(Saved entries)
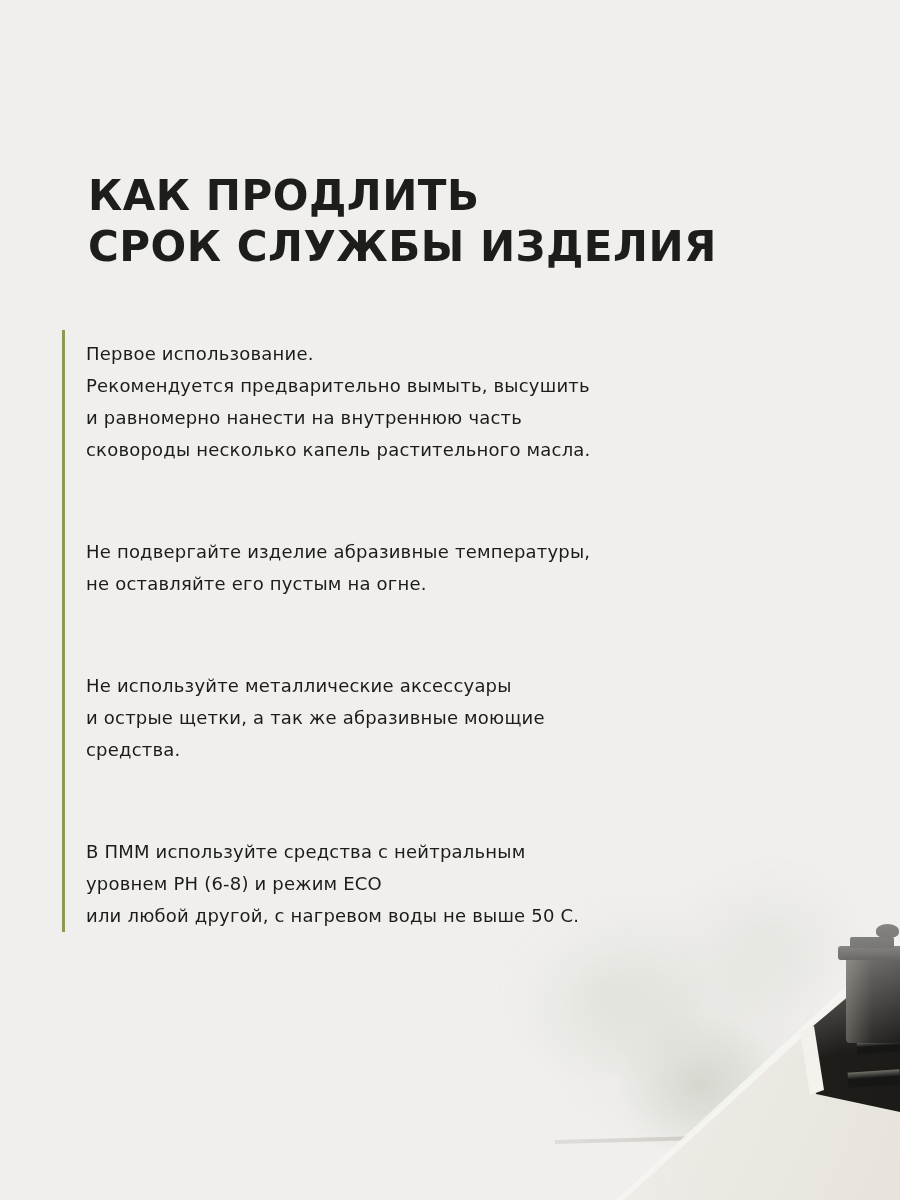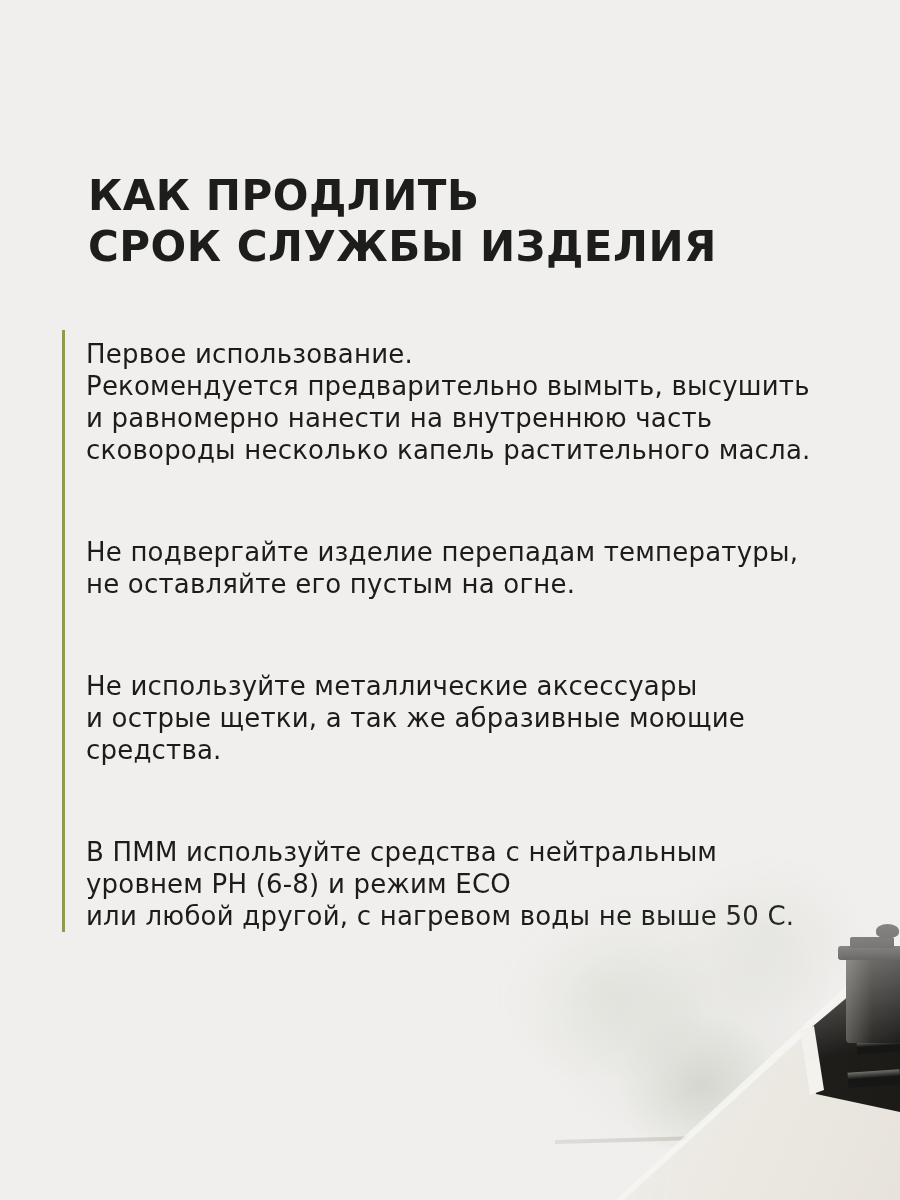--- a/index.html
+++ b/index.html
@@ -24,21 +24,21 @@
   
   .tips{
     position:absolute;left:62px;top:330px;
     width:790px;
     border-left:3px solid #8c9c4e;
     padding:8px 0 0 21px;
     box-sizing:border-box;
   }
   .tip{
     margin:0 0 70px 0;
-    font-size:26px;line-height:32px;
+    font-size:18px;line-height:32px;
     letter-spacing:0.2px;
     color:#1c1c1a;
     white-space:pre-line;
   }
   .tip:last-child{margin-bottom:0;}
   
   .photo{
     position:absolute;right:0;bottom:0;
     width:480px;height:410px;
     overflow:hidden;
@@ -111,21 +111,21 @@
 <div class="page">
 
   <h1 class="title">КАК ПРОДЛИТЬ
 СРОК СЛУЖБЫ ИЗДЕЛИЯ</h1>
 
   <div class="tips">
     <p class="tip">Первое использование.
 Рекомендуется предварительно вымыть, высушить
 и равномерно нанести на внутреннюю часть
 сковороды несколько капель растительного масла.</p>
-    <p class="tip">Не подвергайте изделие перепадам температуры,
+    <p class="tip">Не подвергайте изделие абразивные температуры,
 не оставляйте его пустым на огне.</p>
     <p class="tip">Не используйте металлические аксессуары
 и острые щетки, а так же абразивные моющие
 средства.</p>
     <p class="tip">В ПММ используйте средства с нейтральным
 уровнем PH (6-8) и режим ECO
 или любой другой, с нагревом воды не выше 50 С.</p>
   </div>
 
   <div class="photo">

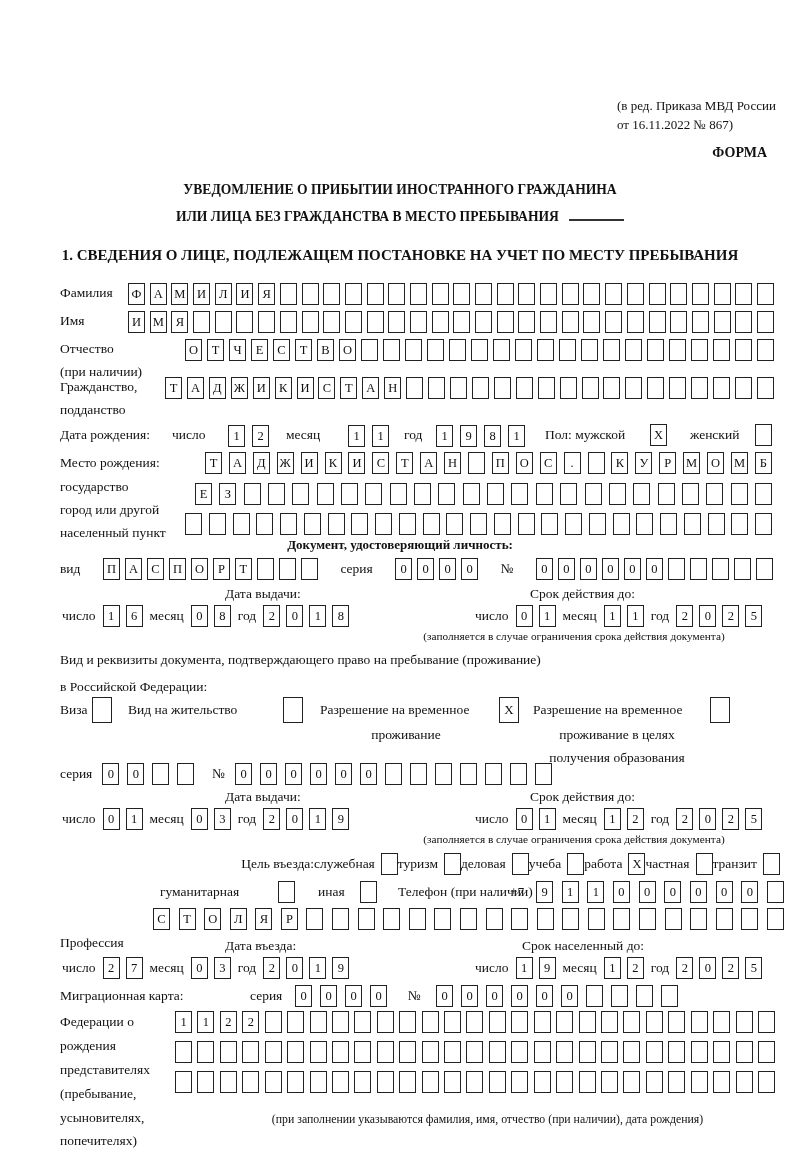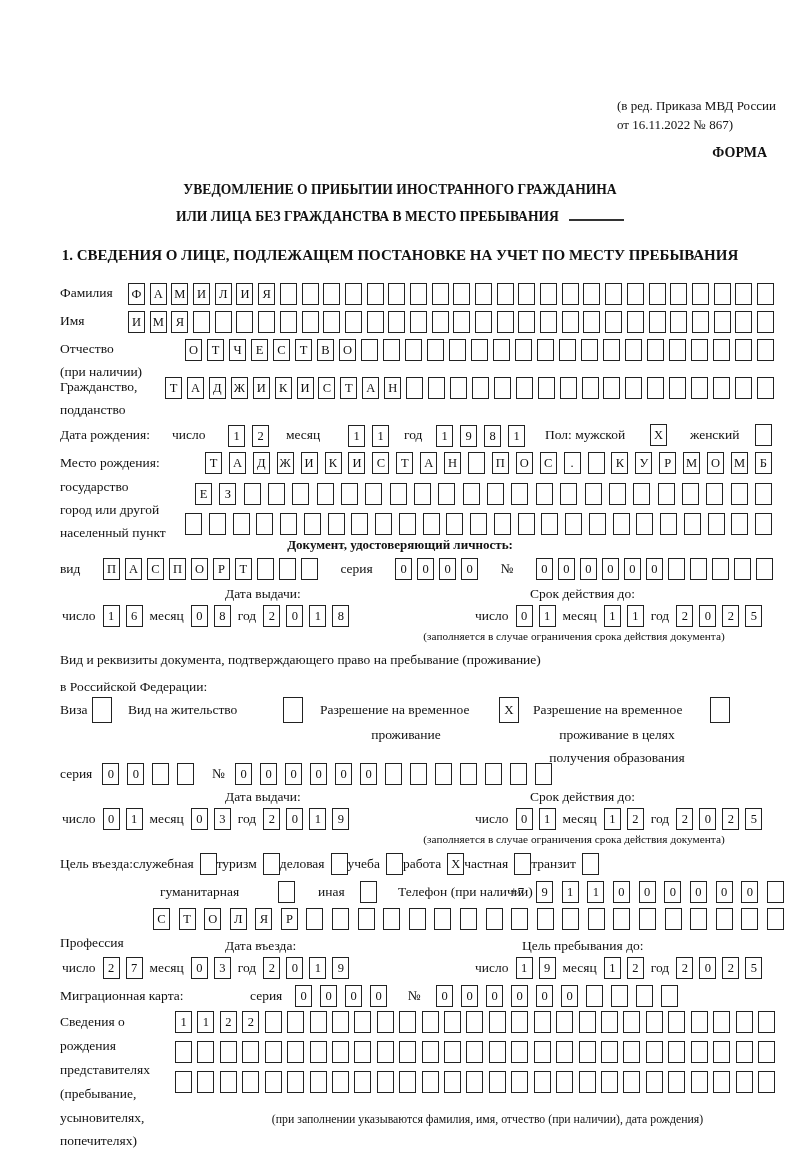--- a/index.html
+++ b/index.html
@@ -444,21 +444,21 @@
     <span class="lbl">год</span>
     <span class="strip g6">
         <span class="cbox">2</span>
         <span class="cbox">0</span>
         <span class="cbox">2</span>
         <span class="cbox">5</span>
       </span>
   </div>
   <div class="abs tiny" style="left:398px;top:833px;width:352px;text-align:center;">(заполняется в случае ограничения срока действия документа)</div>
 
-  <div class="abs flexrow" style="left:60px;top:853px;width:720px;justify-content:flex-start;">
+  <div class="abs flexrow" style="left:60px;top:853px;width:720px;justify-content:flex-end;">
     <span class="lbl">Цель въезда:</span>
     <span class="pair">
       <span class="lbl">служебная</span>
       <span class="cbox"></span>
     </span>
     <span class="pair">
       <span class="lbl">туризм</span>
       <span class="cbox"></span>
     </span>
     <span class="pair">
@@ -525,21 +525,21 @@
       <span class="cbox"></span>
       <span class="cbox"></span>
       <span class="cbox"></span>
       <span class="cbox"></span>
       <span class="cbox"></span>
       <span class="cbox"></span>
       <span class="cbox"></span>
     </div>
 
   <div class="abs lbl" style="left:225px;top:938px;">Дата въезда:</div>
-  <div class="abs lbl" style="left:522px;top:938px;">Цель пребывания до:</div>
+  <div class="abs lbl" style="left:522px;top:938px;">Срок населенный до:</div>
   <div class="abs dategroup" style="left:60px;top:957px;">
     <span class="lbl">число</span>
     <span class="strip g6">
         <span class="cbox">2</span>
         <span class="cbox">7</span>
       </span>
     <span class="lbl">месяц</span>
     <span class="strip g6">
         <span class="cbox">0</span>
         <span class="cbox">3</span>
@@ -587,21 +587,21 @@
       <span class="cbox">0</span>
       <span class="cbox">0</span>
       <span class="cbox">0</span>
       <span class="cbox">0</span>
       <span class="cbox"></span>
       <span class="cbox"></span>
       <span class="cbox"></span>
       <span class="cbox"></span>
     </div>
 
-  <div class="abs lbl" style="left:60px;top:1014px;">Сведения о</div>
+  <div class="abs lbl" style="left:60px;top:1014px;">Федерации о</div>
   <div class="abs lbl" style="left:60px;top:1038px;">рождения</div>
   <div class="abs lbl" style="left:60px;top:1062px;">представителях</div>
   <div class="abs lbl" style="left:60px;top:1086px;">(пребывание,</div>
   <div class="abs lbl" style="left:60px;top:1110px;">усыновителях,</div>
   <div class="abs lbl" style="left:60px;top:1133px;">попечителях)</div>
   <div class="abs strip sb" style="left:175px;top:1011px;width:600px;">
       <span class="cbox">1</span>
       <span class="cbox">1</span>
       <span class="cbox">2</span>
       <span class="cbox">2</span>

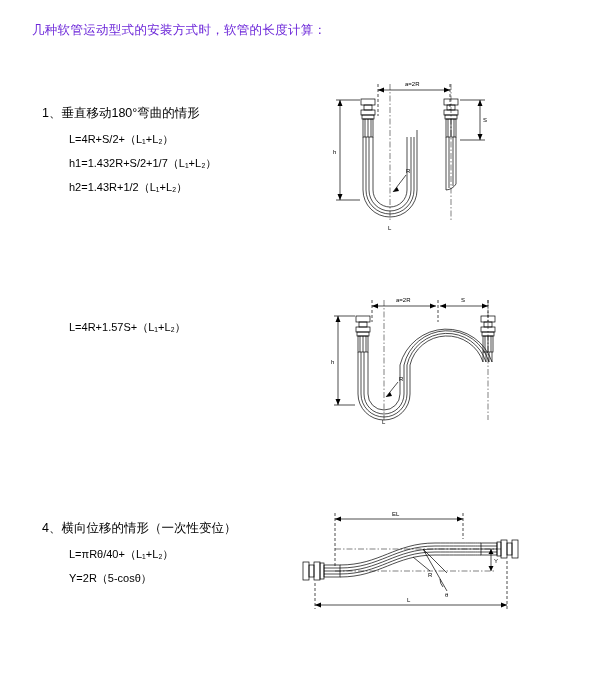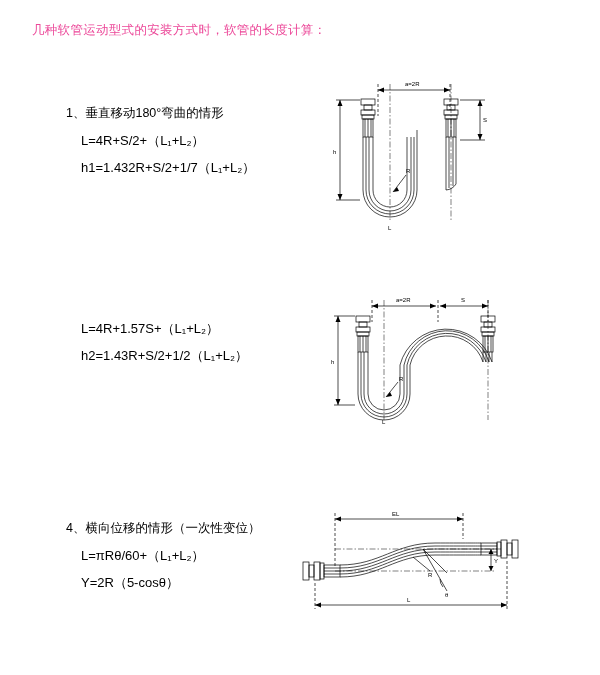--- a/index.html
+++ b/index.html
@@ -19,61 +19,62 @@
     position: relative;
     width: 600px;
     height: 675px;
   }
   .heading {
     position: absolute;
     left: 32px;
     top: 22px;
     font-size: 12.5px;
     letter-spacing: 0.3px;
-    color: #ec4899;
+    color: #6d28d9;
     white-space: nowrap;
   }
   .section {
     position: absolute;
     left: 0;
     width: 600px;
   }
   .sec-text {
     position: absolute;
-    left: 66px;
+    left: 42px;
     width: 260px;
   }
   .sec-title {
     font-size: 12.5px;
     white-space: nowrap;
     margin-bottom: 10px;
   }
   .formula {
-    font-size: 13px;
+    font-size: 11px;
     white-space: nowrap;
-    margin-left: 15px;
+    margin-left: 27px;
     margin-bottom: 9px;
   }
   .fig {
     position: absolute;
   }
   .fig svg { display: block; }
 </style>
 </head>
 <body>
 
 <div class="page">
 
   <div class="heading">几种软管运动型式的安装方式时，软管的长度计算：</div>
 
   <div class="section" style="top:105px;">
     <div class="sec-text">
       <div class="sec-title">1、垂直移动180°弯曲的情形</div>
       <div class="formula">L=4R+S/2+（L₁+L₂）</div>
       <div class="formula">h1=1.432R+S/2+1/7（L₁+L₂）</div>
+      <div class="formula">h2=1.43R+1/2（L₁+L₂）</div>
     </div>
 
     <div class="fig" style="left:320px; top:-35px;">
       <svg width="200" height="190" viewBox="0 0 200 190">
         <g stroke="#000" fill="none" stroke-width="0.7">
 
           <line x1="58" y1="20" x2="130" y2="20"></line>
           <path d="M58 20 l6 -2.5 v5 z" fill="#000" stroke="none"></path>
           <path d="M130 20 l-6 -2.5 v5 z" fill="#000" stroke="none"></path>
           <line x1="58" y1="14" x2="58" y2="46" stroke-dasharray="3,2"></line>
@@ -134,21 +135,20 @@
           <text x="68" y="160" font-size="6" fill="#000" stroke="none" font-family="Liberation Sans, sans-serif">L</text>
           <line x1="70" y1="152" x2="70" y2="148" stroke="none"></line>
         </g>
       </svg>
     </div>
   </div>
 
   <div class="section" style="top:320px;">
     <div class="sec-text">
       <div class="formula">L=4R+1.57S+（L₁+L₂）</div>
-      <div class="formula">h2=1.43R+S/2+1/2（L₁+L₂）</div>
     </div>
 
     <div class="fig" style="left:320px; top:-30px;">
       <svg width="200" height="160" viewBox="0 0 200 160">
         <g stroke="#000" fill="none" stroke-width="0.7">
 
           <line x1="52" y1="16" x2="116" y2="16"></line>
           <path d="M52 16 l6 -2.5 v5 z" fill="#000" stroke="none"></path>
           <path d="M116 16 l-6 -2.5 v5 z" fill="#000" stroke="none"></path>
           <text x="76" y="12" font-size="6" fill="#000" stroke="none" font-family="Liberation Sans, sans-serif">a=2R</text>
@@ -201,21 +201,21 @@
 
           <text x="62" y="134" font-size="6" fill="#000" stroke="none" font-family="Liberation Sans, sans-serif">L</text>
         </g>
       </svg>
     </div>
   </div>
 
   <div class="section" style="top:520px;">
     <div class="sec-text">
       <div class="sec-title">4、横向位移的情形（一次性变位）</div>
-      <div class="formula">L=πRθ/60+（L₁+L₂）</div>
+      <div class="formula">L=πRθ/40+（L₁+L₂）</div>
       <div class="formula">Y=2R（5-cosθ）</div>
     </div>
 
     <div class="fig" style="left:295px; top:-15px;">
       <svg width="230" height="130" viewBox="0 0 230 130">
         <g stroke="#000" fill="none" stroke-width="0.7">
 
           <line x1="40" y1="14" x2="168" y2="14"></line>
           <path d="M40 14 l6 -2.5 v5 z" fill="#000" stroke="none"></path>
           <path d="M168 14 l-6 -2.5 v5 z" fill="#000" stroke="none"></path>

Task prompt –
What is the number of lines in the records that include "heading"? Answer with that number alone.

Answer space –
2